Papa Francesco, nel pieno della crisi degli abusi sessuali nella Chiesa, ha convocato a Roma per febbraio prossimo i presidente di tutte le conferenze episcopali del mondo per parlare di “prevenzione degli abusi sui minori e sugli adulti vulnerabili”. Non viene però citato il problema fondamentale, l’omosessualità dilagante nel clero e la rete culturale che la sostiene. Questo fa sorgere dubbi sulla sua reale portata e soprattutto sui frutti che ne potrebbero venire.
Di seguito un intervento di Phil Lawler, scrittore e giornalista. Eccolo nella mia traduzione.
di Phil Lawler
Papa Francesco ha chiamato a Roma i leader delle conferenze episcopali mondiali per “parlare della prevenzione degli abusi sui minori e sugli adulti vulnerabili”. Grande.
L’incontro avrà luogo il prossimo febbraio – più di cinque anni dopo che il Papa ha annunciato il suo progetto di istituire una commissione speciale per suggerire piani e politiche per “la prevenzione degli abusi sui minori e sugli adulti vulnerabili”. Quindi potreste chiedervi: che cosa ha fatto quella commissione in questi cinque anni?

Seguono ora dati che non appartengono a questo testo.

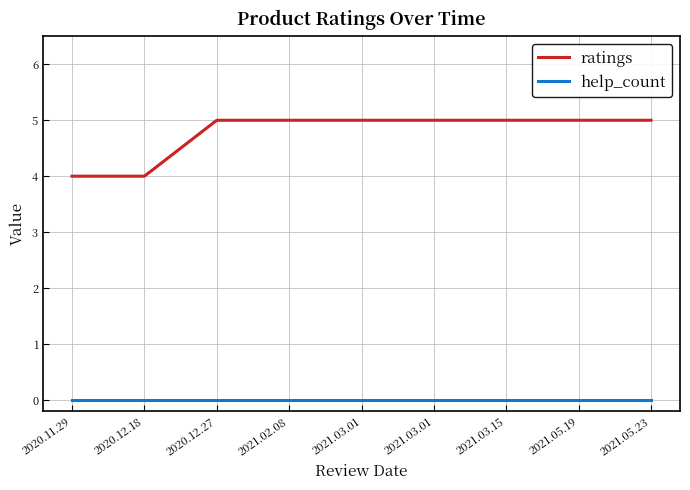

Does the chart display data point markers on the line(s)?

No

Da un lato, la commissione si è scontrata con vari funzionari vaticani, cercando – e spesso non riuscendo – di ottenere l’approvazione delle sue raccomandazioni. Membri della Commissione si sono dimessi con frustrazione, lamentando la mancanza di collaborazione da parte delle agenzie vaticane e delle conferenze episcopali. Se vedeva il problema come urgente, il Papa, come legislatore supremo della Chiesa, avrebbe potuto chiedere a tutte le Conferenze episcopali del mondo di adottare le norme suggerite dalla sua commissione. Invece, ha convocato un incontro – tra cinque mesi – per parlare ancora un po’ della questione.
O meglio, per parlare di una parte della questione. Le rivelazioni delle ultime settimane – la debacle cilena e in particolare lo scandalo McCarrick – hanno reso impossibile ignorare due aspetti dello scandalo che non sono stati affrontati: l’influenza di una rete omosessuale tra il clero, e la complicità dei vescovi che non hanno affrontato le accuse di abuso. Questi temi non sono nemmeno menzionati nell’annuncio del Vaticano dell’incontro di febbraio.
Per essere onesti, la commissione papale ha raccomandato la creazione di un tribunale speciale che avrebbe ritenuto i vescovi responsabili della loro negligenza nel trattare le accuse di abuso. Nel 2015, il Pontefice ha approvato tale raccomandazione e ha creato il tribunale. Sulla carta. Ma in realtà non è cambiato nulla – tutte parole, ancora una volta – e dopo un anno il Papa ha annunciato una nuova decisione, annullando il piano per un tribunale, sostenendo che le procedure esistenti erano adeguate per l’azione disciplinare contro i vescovi negligenti.
Ma se quelle procedure avessero funzionato, non staremmo qui a parlare. Il Papa invita i vescovi del mondo a discutere il problema, ignorando il fatto che in larga misura i vescovi del mondo SONO il problema.
Papa Francesco ha rilasciato diverse eccellenti dichiarazioni sugli abusi sessuali. Ma le sue azioni non sono state all’altezza delle sue dichiarazioni. Ora ha fatto un gesto impressionante. La convocazione di tutte le conferenze episcopali mondiali è senza precedenti; in circostanze diverse trasmetterebbe un senso di urgenza. Non ora.
Così, tra cinque mesi, i rappresentanti dei vescovi del mondo, che da decenni hanno pasticciato e aggratano questo problema, incontreranno il Papa, che da anni ne parla del problema. E ne parleranno ancora un po’. Se l’incontro si attiene all’ordine del giorno annunciato, non farà nulla per risolvere il problema, nulla per alleviare la giusta rabbia di un laicato cattolico oltraggiato.